4. Use either of the following commands to verify that the RealTheory collector can now access the storage classes:

   • kubectl auth can-i get storageclass --as=system:serviceaccount:real-theory-system:real-theory-collector --all-namespaces

   • kubectl auth can-i list storageclass --as=system:serviceaccount:real-theory-system:real-theory-collector --all-namespaces

   The output from the command will be yes.

Procedure Using a New Deployment Manifest

1. Use either of the following commands to check whether the RealTheory collector can access the registered storage classes:

   • kubectl auth can-i get storageclass --as=system:serviceaccount:real-theory-system:real-theory-collector --all-namespaces

   • kubectl auth can-i list storageclass --as=system:serviceaccount:real-theory-system:real-theory-collector --all-namespaces

   The output from the command will be no if the RealTheory collector cannot access the storage classes.
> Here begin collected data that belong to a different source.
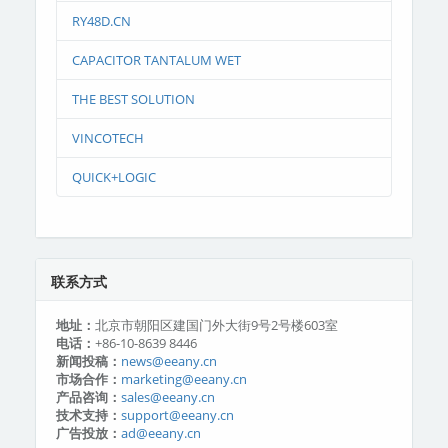
RY48D.CN
CAPACITOR TANTALUM WET
THE BEST SOLUTION
VINCOTECH
QUICK+LOGIC
联系方式
地址：
北京市朝阳区建国门外大街9号2号楼603室
电话：
+86-10-8639 8446
新闻投稿：
news@eeany.cn
市场合作：
marketing@eeany.cn
产品咨询：
sales@eeany.cn
技术支持：
support@eeany.cn
广告投放：
ad@eeany.cn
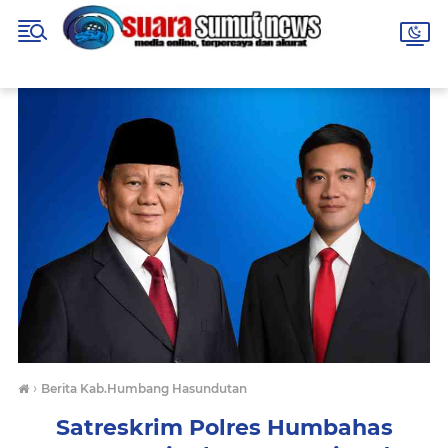
›
Berita Kab.Humbang Hasundutan
Satreskrim Polres Humbahas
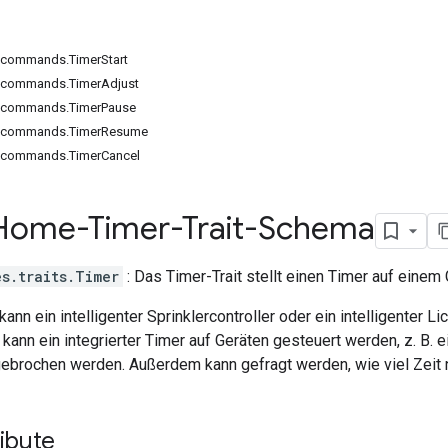
s.commands.TimerStart
s.commands.TimerAdjust
s.commands.TimerPause
es.commands.TimerResume
s.commands.TimerCancel
Home-Timer-Trait-Schema
s.traits.Timer
: Das Timer-Trait stellt einen Timer auf einem 
nn ein intelligenter Sprinklercontroller oder ein intelligenter Li
 kann ein integrierter Timer auf Geräten gesteuert werden, z. B. e
gebrochen werden. Außerdem kann gefragt werden, wie viel Zeit n
ibute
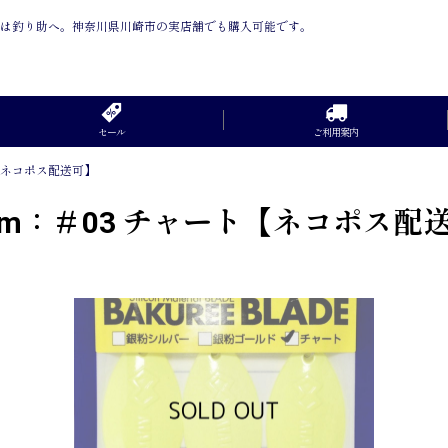
販売は釣り助へ。神奈川県川崎市の実店舗でも購入可能です。
セール
ご利用案内
【ネコポス配送可】
m：＃03 チャート【ネコポス配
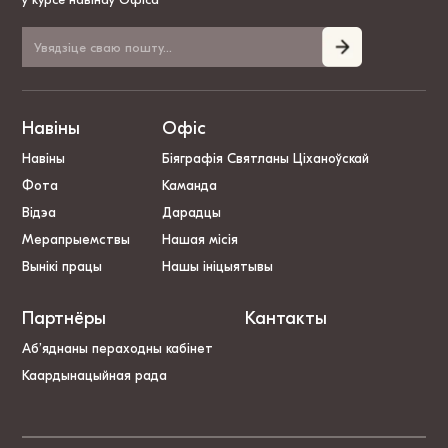
Навіны
Офіс
Навіны
Біяграфія Святланы Ціханоўскай
Фота
Каманда
Відэа
Дарадцы
Мерапрыемствы
Нашая місія
Вынікі працы
Нашы ініцыятывы
Партнёры
Кантакты
Аб’яднаны пераходны кабінет
Каардынацыйная рада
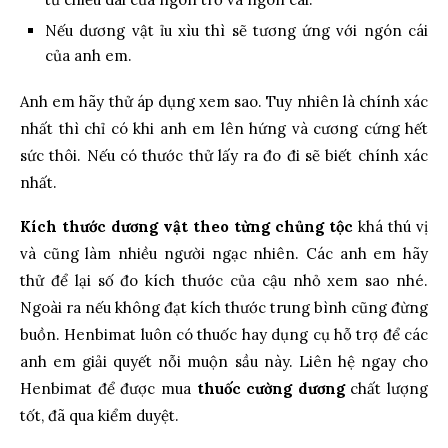
Nếu dương vật ỉu xìu thì sẽ tương ứng với ngón cái
của anh em.
Anh em hãy thử áp dụng xem sao. Tuy nhiên là chính xác
nhất thì chỉ có khi anh em lên hứng và cương cứng hết
sức thôi. Nếu có thước thử lấy ra đo đi sẽ biết chính xác
nhất.
Kích thước dương vật theo từng chủng tộc
khá thú vị
và cũng làm nhiều người ngạc nhiên. Các anh em hãy
thử để lại số đo kích thước của cậu nhỏ xem sao nhé.
Ngoài ra nếu không đạt kích thước trung bình cũng đừng
buồn. Henbimat luôn có thuốc hay dụng cụ hỗ trợ để các
anh em giải quyết nỗi muộn sầu này. Liên hệ ngay cho
Henbimat để được mua
thuốc cường dương
chất lượng
tốt, đã qua kiểm duyệt.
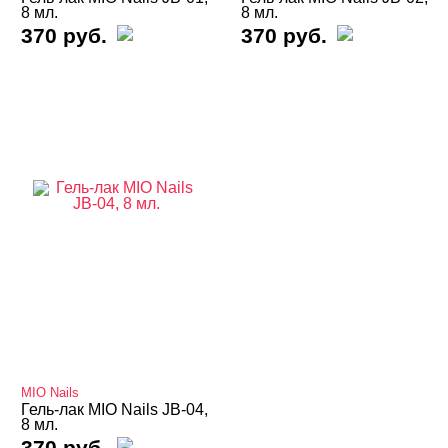
8 мл.
8 мл.
370 руб.
370 руб.
Коллекция Аврора-2.0
Коллекция Блеск
Коллекция Бриллиант
Коллекция Вейл
Коллекция Витраж
Коллекция Деликатность
Коллекция Звездный путь
Коллекция Золотой нюдовый
Коллекция Красный
Коллекция Львица кошка
MIO Nails
Коллекция Неон
Гель-лак MIO Nails JB-04,
8 мл.
Коллекция Нюдовый
370 руб.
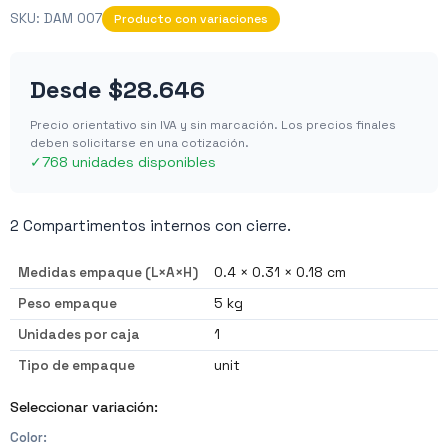
SKU:
DAM 007
Producto con variaciones
Desde
$28.646
Precio orientativo sin IVA y sin marcación. Los precios finales
deben solicitarse en una cotización.
✓
768 unidades disponibles
2 Compartimentos internos con cierre.
Medidas empaque (L×A×H)
0.4 × 0.31 × 0.18 cm
Peso empaque
5 kg
Unidades por caja
1
Tipo de empaque
unit
Seleccionar variación:
Color
:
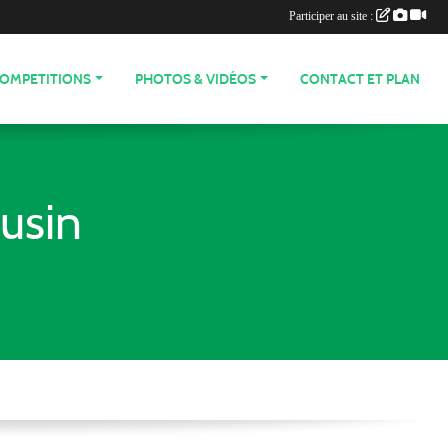
Participer au site :
COMPETITIONS
PHOTOS & VIDÉOS
CONTACT ET PLAN
usin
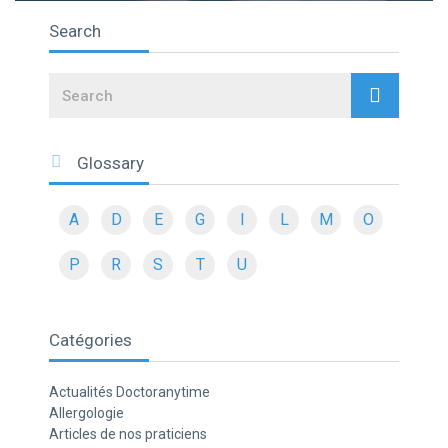
Search
Search
Glossary
A
D
E
G
I
L
M
O
P
R
S
T
U
Catégories
Actualités Doctoranytime
Allergologie
Articles de nos praticiens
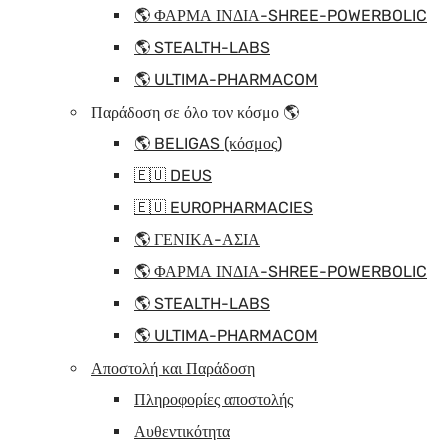
🌎 ΦΑΡΜΑ ΙΝΔΙΑ-SHREE-POWERBOLIC
🌎 STEALTH-LABS
🌎 ULTIMA-PHARMACOM
Παράδοση σε όλο τον κόσμο 🌎
🌎 BELIGAS (κόσμος)
🇪🇺 DEUS
🇪🇺 EUROPHARMACIES
🌎 ΓΕΝΙΚΑ-ΑΣΙΑ
🌎 ΦΑΡΜΑ ΙΝΔΙΑ-SHREE-POWERBOLIC
🌎 STEALTH-LABS
🌎 ULTIMA-PHARMACOM
Αποστολή και Παράδοση
Πληροφορίες αποστολής
Αυθεντικότητα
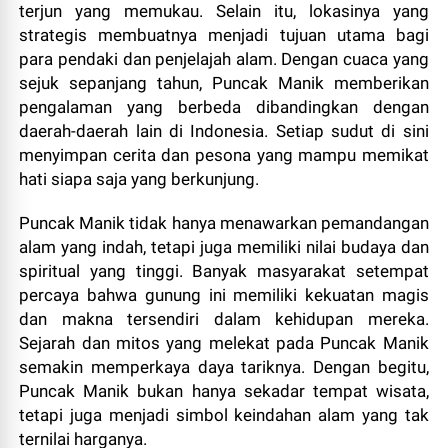
terjun yang memukau. Selain itu, lokasinya yang
strategis membuatnya menjadi tujuan utama bagi
para pendaki dan penjelajah alam. Dengan cuaca yang
sejuk sepanjang tahun, Puncak Manik memberikan
pengalaman yang berbeda dibandingkan dengan
daerah-daerah lain di Indonesia. Setiap sudut di sini
menyimpan cerita dan pesona yang mampu memikat
hati siapa saja yang berkunjung.
Puncak Manik tidak hanya menawarkan pemandangan
alam yang indah, tetapi juga memiliki nilai budaya dan
spiritual yang tinggi. Banyak masyarakat setempat
percaya bahwa gunung ini memiliki kekuatan magis
dan makna tersendiri dalam kehidupan mereka.
Sejarah dan mitos yang melekat pada Puncak Manik
semakin memperkaya daya tariknya. Dengan begitu,
Puncak Manik bukan hanya sekadar tempat wisata,
tetapi juga menjadi simbol keindahan alam yang tak
ternilai harganya.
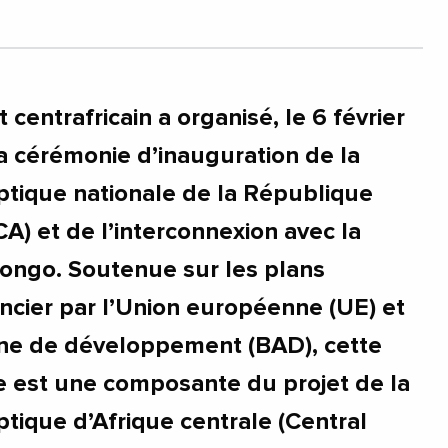
entrafricain a organisé, le 6 février
la cérémonie d’inauguration de la
optique nationale de la République
CA) et de l’interconnexion avec la
ongo. Soutenue sur les plans
ancier par l’Union européenne (UE) et
ine de développement (BAD), cette
e est une composante du projet de la
ptique d’Afrique centrale (Central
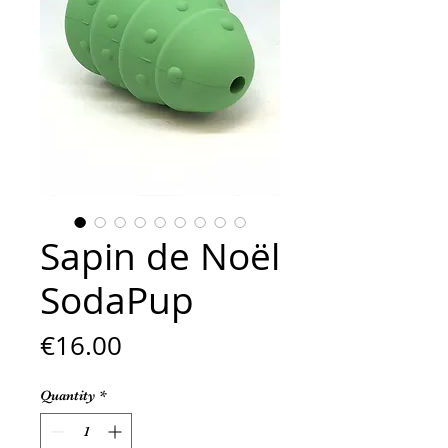
Sapin de Noël
SodaPup
Price
€16.00
Quantity
*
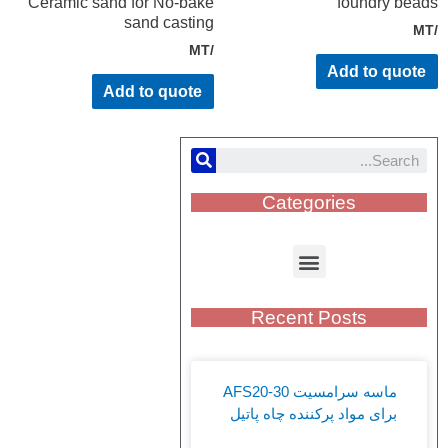
Ceramic sand for No-bake
foundry bea
sand casting
/MT
Add to quote
Add to quote
Categories
Recent Posts
ماسه سرامسیت AFS20-30
برای مواد پرکننده چاه پاتیل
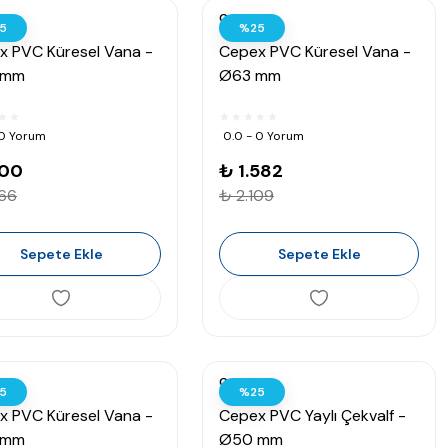
Cepex
5
%25
x PVC Küresel Vana -
Cepex PVC Küresel Vana -
 mm
Ø63 mm
 0 Yorum
0.0 - 0 Yorum
100
₺ 1.582
466
₺ 2.109
Sepete Ekle
Sepete Ekle
Cepex
5
%25
x PVC Küresel Vana -
Cepex PVC Yaylı Çekvalf -
 mm
Ø50 mm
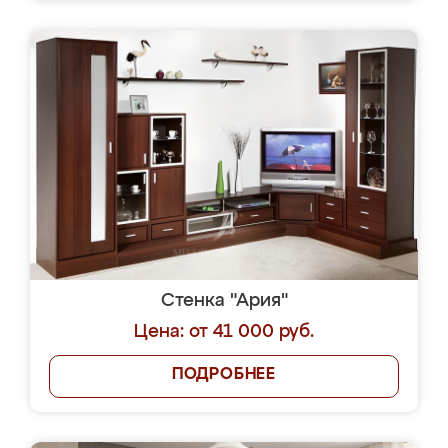
Стенка "Ария"
Цена: от 41 000 руб.
ПОДРОБНЕЕ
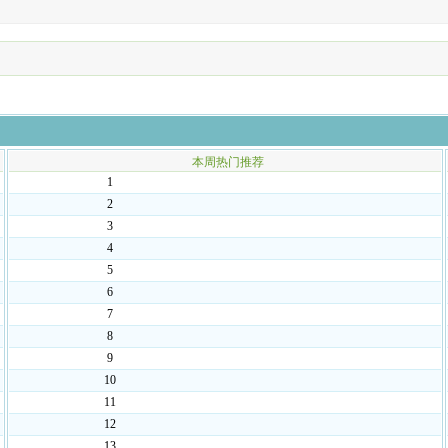
本周热门推荐
1
2
3
4
5
6
7
8
9
10
11
12
13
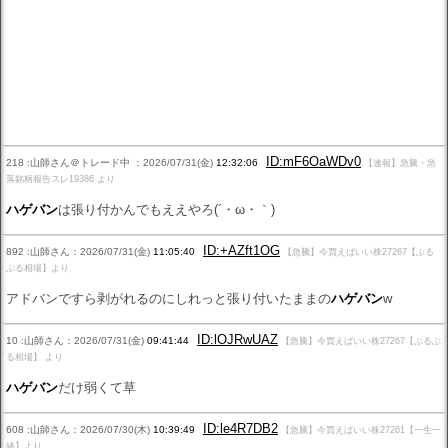
ID:mF6OaWDv0
218 :山師さん＠トレード中 ：2026/07/31(金)
12:32:06
【速報】急騰・急
落銘柄報告スレ19386 より
ハゲバン
は張り付かんでもええやろ(´・ω・｀)
ID:+AZft1OG
892 :山師さん：2026/07/31(金)
11:05:40
【急騰】今買えばいい株27267【ぶる
ぶる相場】より
アドバンですら剥がれるのにしれっと張り付いたままの
ハゲバン
w
ID:lOJRwUAZ
10 :山師さん：2026/07/31(金)
09:41:44
【急騰】今買えばいい株27267【ぶるぶ
る相場】 より
ハゲバン
だけ弱くて草
ID:le4R7DB2
608 :山師さん：2026/07/30(木)
10:39:49
【急騰】今買えばいい株27261【一生一
緒】より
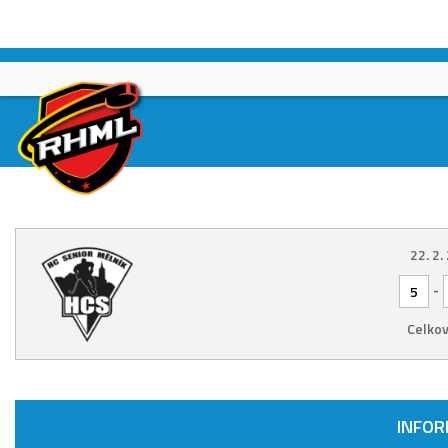
Skip
to
content
22. 2.
-
5
Celkov
INFO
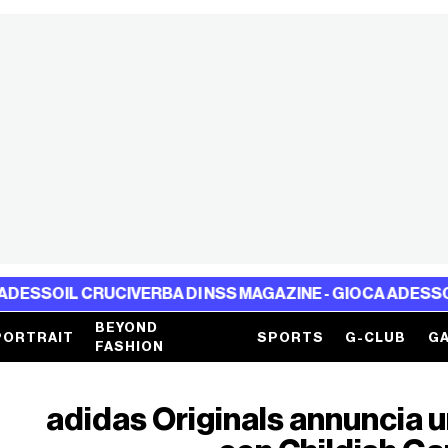
L CRUCIVERBA DI NSS MAGAZINE - GIOCA ADESSO
IL CRUC
BEYOND
PORTRAIT
SPORTS
G-CLUB
GA
FASHION
adidas Originals annuncia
2. Log in to RealTheory and navigate to Settings > Agent > Deployment.

3. Customize the deployment manifest using the name, description, labels, and proxy settings previously used for the cluster.

4. Apply the updated manifest to the cluster:

   apply -f <filename>

   where <filename> is the path to the RealTheory Collector configuration document.

5. Use either of the following commands to verify that the RealTheory collector can now access the storage classes:

   • kubectl auth can-i get storageclass --as=system:serviceaccount:real-theory-system:real-theory-collector --all-namespaces

   • kubectl auth can-i list storageclass --as=system:serviceaccount:real-theory-system:real-theory-collector --all-namespaces

   The output from the command will be yes.